After it was all said and done, a verdict was reached with contributions across all three conferences within respect to the bloodshed flooding Europe. The peacemaking processes of the bourgeois and the critical ISB were to be condemned. The workers being lead to the slaughter should be turned around to face their governments and encouraged to wring the imperialism out of them until they bleed like a Socialist Republic. This did indeed happen from what we know of Russian history alongside lesser known Socialist usurpations like that of the Finnish Civil War of 1918-1919, the German November Revolution and the Hungarian Revolution of 1919 but to what extent can the Zimmerwald Movement be given credit? And how significant was it generally?
Well from what I’ve researched, the Zimmerwald Movement as a whole was the developmental and experimental stage of something much larger to come. Of course this stage broke bridges within parties, the Zimmerwald Left and the movement itself. However the breaking points themselves had been simmering amongst the Socialist stew for a while and would have just been revealed once ruling Socialist began exploring their own peace policies. Willie Thompson’s 1989 review of R Craig Nation’s War on War: Lenin, The Zimmerwald Left and the origins of communist internationalism put it as we have to see the Bolshevik revolution as a projection of the Zimmerwald strategy and not just a Russian affair. Like how today South Korean and American forces simulate conflict with the DPRK in training exercises without reaching an agreeable solution to nuetralise the nuclear threat. We can thank the movement for the groundwork but for socialism to have taken place where it did, it needed years of weak tsarist rule and meticulous planning by Bolshevik minds. Robert D Warth reviewing the same work goes on to say that only Marxist connoisseurs would have remember the Zimmerwald Movement if the Tsar had survived the war. This is suggestive of the unrest following the conferences as being more progressive and thereby more publicly noteworthy than the resolutions argued over in those Swiss hotels.
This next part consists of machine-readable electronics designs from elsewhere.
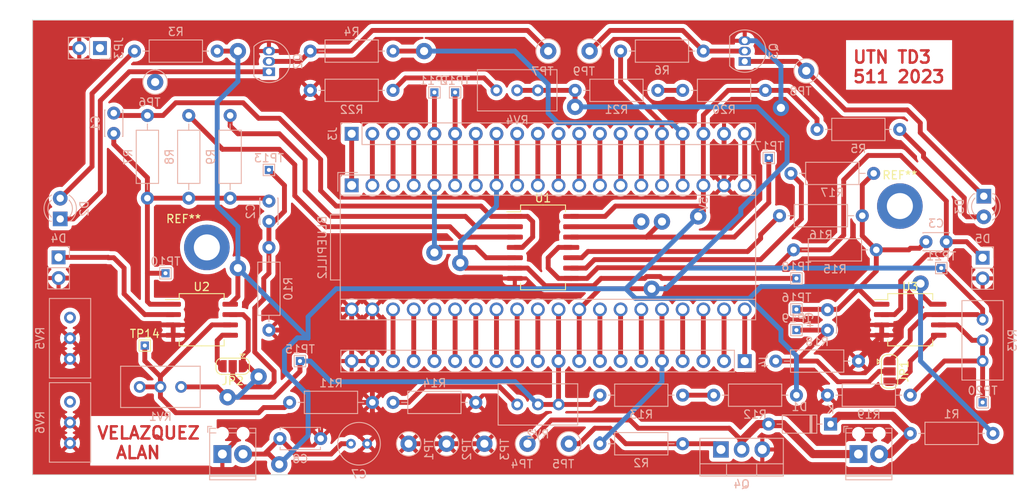
<source format=kicad_pcb>
(kicad_pcb (version 20221018) (generator pcbnew)

  (general
    (thickness 1.6)
  )

  (paper "A4")
  (layers
    (0 "F.Cu" signal)
    (31 "B.Cu" signal)
    (32 "B.Adhes" user "B.Adhesive")
    (33 "F.Adhes" user "F.Adhesive")
    (34 "B.Paste" user)
    (35 "F.Paste" user)
    (36 "B.SilkS" user "B.Silkscreen")
    (37 "F.SilkS" user "F.Silkscreen")
    (38 "B.Mask" user)
    (39 "F.Mask" user)
    (40 "Dwgs.User" user "User.Drawings")
    (41 "Cmts.User" user "User.Comments")
    (42 "Eco1.User" user "User.Eco1")
    (43 "Eco2.User" user "User.Eco2")
    (44 "Edge.Cuts" user)
    (45 "Margin" user)
    (46 "B.CrtYd" user "B.Courtyard")
    (47 "F.CrtYd" user "F.Courtyard")
    (48 "B.Fab" user)
    (49 "F.Fab" user)
    (50 "User.1" user)
    (51 "User.2" user)
    (52 "User.3" user)
    (53 "User.4" user)
    (54 "User.5" user)
    (55 "User.6" user)
    (56 "User.7" user)
    (57 "User.8" user)
    (58 "User.9" user)
  )

  (setup
    (stackup
      (layer "F.SilkS" (type "Top Silk Screen"))
      (layer "F.Paste" (type "Top Solder Paste"))
      (layer "F.Mask" (type "Top Solder Mask") (thickness 0.01))
      (layer "F.Cu" (type "copper") (thickness 0.035))
      (layer "dielectric 1" (type "core") (thickness 1.51) (material "FR4") (epsilon_r 4.5) (loss_tangent 0.02))
      (layer "B.Cu" (type "copper") (thickness 0.035))
      (layer "B.Mask" (type "Bottom Solder Mask") (thickness 0.01))
      (layer "B.Paste" (type "Bottom Solder Paste"))
      (layer "B.SilkS" (type "Bottom Silk Screen"))
      (copper_finish "None")
      (dielectric_constraints no)
    )
    (pad_to_mask_clearance 0)
    (pcbplotparams
      (layerselection 0x0000000_7fffffff)
      (plot_on_all_layers_selection 0x0000000_00000000)
      (disableapertmacros false)
      (usegerberextensions false)
      (usegerberattributes true)
      (usegerberadvancedattributes true)
      (creategerberjobfile true)
      (dashed_line_dash_ratio 12.000000)
      (dashed_line_gap_ratio 3.000000)
      (svgprecision 4)
      (plotframeref false)
      (viasonmask false)
      (mode 1)
      (useauxorigin false)
      (hpglpennumber 1)
      (hpglpenspeed 20)
      (hpglpendiameter 15.000000)
      (dxfpolygonmode true)
      (dxfimperialunits true)
      (dxfusepcbnewfont true)
      (psnegative false)
      (psa4output false)
      (plotreference false)
      (plotvalue false)
      (plotinvisibletext false)
      (sketchpadsonfab false)
      (subtractmaskfromsilk false)
      (outputformat 4)
      (mirror true)
      (drillshape 1)
      (scaleselection 1)
      (outputdirectory "")
    )
  )

  (net 0 "")
  (net 1 "EXT IT (Input modo)")
  (net 2 "PB13")
  (net 3 "PB14")
  (net 4 "PB15")
  (net 5 "GCA1")
  (net 6 "GCA2")
  (net 7 "GCB1")
  (net 8 "GCB2")
  (net 9 "PA12")
  (net 10 "PA15")
  (net 11 "PB3")
  (net 12 "PB4")
  (net 13 "PB5")
  (net 14 "PB6")
  (net 15 "Net-(D4-K)")
  (net 16 "Net-(C1-Pad2)")
  (net 17 "Net-(JP2-C)")
  (net 18 "Net-(D5-K)")
  (net 19 "Net-(JP1-C)")
  (net 20 "+5V")
  (net 21 "GND")
  (net 22 "Net-(D1-K)")
  (net 23 "Net-(D1-A)")
  (net 24 "Net-(D2-K)")
  (net 25 "Net-(D2-A)")
  (net 26 "Net-(D3-K)")
  (net 27 "Net-(D3-A)")
  (net 28 "PB7")
  (net 29 "T4C3 (Señal LED FSK 2)")
  (net 30 "T4C4 (Señal LED FSK 1)")
  (net 31 "+3.3V")
  (net 32 "VBAT")
  (net 33 "PC13")
  (net 34 "PC14")
  (net 35 "PC15")
  (net 36 "T2C1 (PWM Motor)")
  (net 37 "PA1")
  (net 38 "USART2-TX")
  (net 39 "USART2-RX")
  (net 40 "ADC4 (Muestreo FSK 2)")
  (net 41 "ADC5 (Muestreo FSK 1)")
  (net 42 "Motor control")
  (net 43 "PA7")
  (net 44 "ADC8 (Seteo distancia)")
  (net 45 "ADC9 (Seteo velocidad)")
  (net 46 "SCL2 (Display)")
  (net 47 "SDA2 (Display)")
  (net 48 "NRST")
  (net 49 "Net-(JP1-B)")
  (net 50 "Net-(JP2-B)")
  (net 51 "Net-(Q2-B)")
  (net 52 "Net-(Q3-B)")
  (net 53 "Net-(R9-Pad1)")
  (net 54 "Net-(U2B--)")
  (net 55 "Net-(R12-Pad1)")
  (net 56 "Net-(R17-Pad1)")
  (net 57 "Net-(U3B--)")
  (net 58 "Net-(R20-Pad1)")
  (net 59 "Net-(R22-Pad2)")
  (net 60 "Net-(C3-Pad2)")
  (net 61 "Net-(R8-Pad1)")
  (net 62 "Net-(R14-Pad2)")
  (net 63 "Net-(R16-Pad1)")
  (net 64 "Net-(Q4-B)")

  (footprint "MountingHole:MountingHole_3.2mm_M3_DIN965_Pad" (layer "F.Cu") (at 48.006 47.498))

  (footprint "Package_SO:SO-8_5.3x6.2mm_P1.27mm" (layer "F.Cu") (at 134.366 56.388))

  (footprint "Jumper:SolderJumper-3_P1.3mm_Open_RoundedPad1.0x1.5mm" (layer "F.Cu") (at 131.826 62.738 -90))

  (footprint "Package_SO:SO-8_5.3x6.2mm_P1.27mm" (layer "F.Cu") (at 47.371 56.388))

  (footprint "MountingHole:MountingHole_3.2mm_M3_DIN965_Pad" (layer "F.Cu") (at 133.096 42.418))

  (footprint "TestPoint:TestPoint_THTPad_1.0x1.0mm_Drill0.5mm" (layer "F.Cu") (at 40.386 59.563))

  (footprint "Package_SO:SO-14_5.3x10.2mm_P1.27mm" (layer "F.Cu") (at 89.281 47.498))

  (footprint "Jumper:SolderJumper-3_P1.3mm_Open_RoundedPad1.0x1.5mm" (layer "F.Cu") (at 51.181 62.103 180))

  (footprint "Resistor_THT:R_Axial_DIN0207_L6.3mm_D2.5mm_P10.16mm_Horizontal" (layer "B.Cu") (at 93.218 28.194))

  (footprint "Resistor_THT:R_Axial_DIN0207_L6.3mm_D2.5mm_P10.16mm_Horizontal" (layer "B.Cu") (at 68.326 66.548 180))

  (footprint "Resistor_THT:R_Axial_DIN0207_L6.3mm_D2.5mm_P10.16mm_Horizontal" (layer "B.Cu") (at 49.276 23.368 180))

  (footprint "TestPoint:TestPoint_THTPad_1.0x1.0mm_Drill0.5mm" (layer "B.Cu") (at 120.396 51.308 180))

  (footprint "TestPoint:TestPoint_THTPad_1.0x1.0mm_Drill0.5mm" (layer "B.Cu") (at 78.486 28.448 180))

  (footprint "Potentiometer_THT:Potentiometer_Bourns_3296W_Vertical" (layer "B.Cu") (at 31.2 71.55 -90))

  (footprint "TestPoint:TestPoint_Loop_D1.80mm_Drill1.0mm_Beaded" (layer "B.Cu") (at 72.781 71.628 -90))

  (footprint "Connector_PinHeader_2.54mm:PinHeader_1x20_P2.54mm_Vertical" (layer "B.Cu") (at 114.046 61.468 90))

  (footprint "Resistor_THT:R_Axial_DIN0207_L6.3mm_D2.5mm_P10.16mm_Horizontal" (layer "B.Cu") (at 122.92 33))

  (footprint "Resistor_THT:R_Axial_DIN0207_L6.3mm_D2.5mm_P10.16mm_Horizontal" (layer "B.Cu") (at 45.7835 31.2855 -90))

  (footprint "TestPoint:TestPoint_THTPad_1.0x1.0mm_Drill0.5mm" (layer "B.Cu") (at 75.946 28.448 180))

  (footprint "TestPoint:TestPoint_Loop_D1.80mm_Drill1.0mm_Beaded" (layer "B.Cu") (at 77.431 71.628 -90))

  (footprint "LED_THT:LED_D3.0mm" (layer "B.Cu") (at 143.4 41.2 -90))

  (footprint "Module:Electrosmith_Daisy_Seed" (layer "B.Cu") (at 65.786 39.878 -90))

  (footprint "Resistor_THT:R_Axial_DIN0207_L6.3mm_D2.5mm_P10.16mm_Horizontal" (layer "B.Cu") (at 124.206 65.659))

  (footprint "Resistor_THT:R_Axial_DIN0207_L6.3mm_D2.5mm_P10.16mm_Horizontal" (layer "B.Cu") (at 55.626 57.658 90))

  (footprint "TestPoint:TestPoint_Loop_D1.80mm_Drill1.0mm_Beaded" (layer "B.Cu") (at 89.916 23.368 180))

  (footprint "Resistor_THT:R_Axial_DIN0207_L6.3mm_D2.5mm_P10.16mm_Horizontal" (layer "B.Cu") (at 110.236 65.659))

  (footprint "Resistor_THT:R_Axial_DIN0207_L6.3mm_D2.5mm_P10.16mm_Horizontal" (layer "B.Cu") (at 60.706 28.194))

  (footprint "Resistor_THT:R_Axial_DIN0207_L6.3mm_D2.5mm_P10.16mm_Horizontal" (layer "B.Cu") (at 106.426 28.194))

  (footprint "Capacitor_THT:C_Disc_D3.0mm_W2.0mm_P2.50mm" (layer "B.Cu") (at 124.206 55.158 -90))

  (footprint "Resistor_THT:R_Axial_DIN0207_L6.3mm_D2.5mm_P10.16mm_Horizontal" (layer "B.Cu") (at 50.8635 31.2855 -90))

  (footprint "Connector_PinHeader_2.54mm:PinHeader_1x02_P2.54mm_Vertical" (layer "B.Cu") (at 29.8 48.725 180))

  (footprint "Resistor_THT:R_Axial_DIN0207_L6.3mm_D2.5mm_P10.16mm_Horizontal" (layer "B.Cu") (at 120.04 47.8))

  (footprint "Package_TO_SOT_THT:TO-92_Inline" (layer "B.Cu") (at 55.626 25.908 90))

  (footprint "TestPoint:TestPoint_THTPad_1.0x1.0mm_Drill0.5mm" (layer "B.Cu") (at 143.256 66.548 180))

  (footprint "TerminalBlock_Phoenix:TerminalBlock_Phoenix_MPT-0,5-2-2.54_1x02_P2.54mm_Horizontal" (layer "B.Cu") (at 128.016 72.898))

  (footprint "LED_THT:LED_D3.0mm" (layer "B.Cu") (at 30 44 90))

  (footprint "Capacitor_THT:C_Disc_D3.0mm_W2.0mm_P2.50mm" (layer "B.Cu") (at 55.626 41.803 -90))

  (footprint "TerminalBlock_Phoenix:TerminalBlock_Phoenix_MPT-0,5-2-2.54_1x02_P2.54mm_Horizontal" (layer "B.Cu") (at 49.911 72.898))

  (footprint "Resistor_THT:R_Axial_DIN0207_L6.3mm_D2.5mm_P10.16mm_Horizontal" (layer "B.Cu") (at 70.866 23.368 180))

  (footprint "Potentiometer_THT:Potentiometer_Bourns_3296W_Vertical" (layer "B.Cu") (at 91.196 66.802))

  (footprint "TestPoint:TestPoint_THTPad_1.0x1.0mm_Drill0.5mm" (layer "B.Cu") (at 59.436 61.468 180))

  (footprint "Connector_PinHeader_2.54mm:PinHeader_1x20_P2.54mm_Vertical" (layer "B.Cu") (at 65.786 33.528 -90))

  (footprint "TestPoint:TestPoint_THTPad_1.0x1.0mm_Drill0.5mm" (layer "B.Cu") (at 55.626 37.973 180))

  (footprint "Potentiometer_THT:Potentiometer_Bourns_3296W_Vertical" (layer "B.Cu") (at 31.2 61.2 -90))

  (footprint "Potentiometer_THT:Potentiometer_Bourns_3296W_Vertical" (layer "B.Cu") (at 44.841 64.643))

  (footprint "Resistor_THT:R_Axial_DIN0207_L6.3mm_D2.5mm_P10.16mm_Horizontal" (layer "B.Cu")
    (tstamp 75412768-9cb2-4851-b07d-50a6a938af86)
    (at 118.32 43.6)
    (descr "Resistor, Axial_DIN0207 series, Axial, Horizontal, pin pitch=10.16mm, 0.25W = 1/4W, length*diameter=6.3*2.5mm^2, http://cdn-reichelt.de/documents/datenblatt/B400/1_4W%23YAG.pdf")
    (tags "Resistor Axial_DIN0207 series Axial Horizontal pin pitch 10.16mm 0.25W = 1/4W length 6.3mm diameter 2.5mm")
    (property "Sheetfile" "proj_td3.kicad_sch")
    (property "Sheetname" "")
    (property "ki_description" "Resistor")
    (property "ki_keywords" "R res resistor")
    (path "/80f08c35-5e2b-4623-b0e9-f4764a1f6f3d")
    (attr through_hole)
    (fp_text reference "R16" (at 5.08 2.37) (layer "B.SilkS")
        (effects (font (size 1 1) (thickness 0.15)) (justify mirror))
      (tstamp 57c0984e-76f6-4ff7-ade3-888b0ce
... [549653 chars truncated]
</source>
Where this movement did strive and something Warth picked up on is that the conferences brought out the rhetoric of the most influential anti-imperialist empire in history. Think of it as if you were refining an essay… ready for nation building rather than marking. The conferences were an excellent think tank for Lenin who could pick and choose the ideas that appealed to him even if they were not all put into practice. This is reflected in Swiss historian Julia Richers’ remark that “the Zimmerwald Conference was the founding mythos of the Soviet Union” and by the fact that Zimmerwald is the only Swiss village named locally on Soviet maps. The movement may have made minimal impact globally and to those of us who aren’t planning on seizing Petrograd’s means of production anytime soon but it meant everything developmentally to those of whom could bring change. See? that’s what you get when you bring Socialism to the dinner table: sweaty facial hair, an assaulted Frenchman and an equally fun Soviet regime.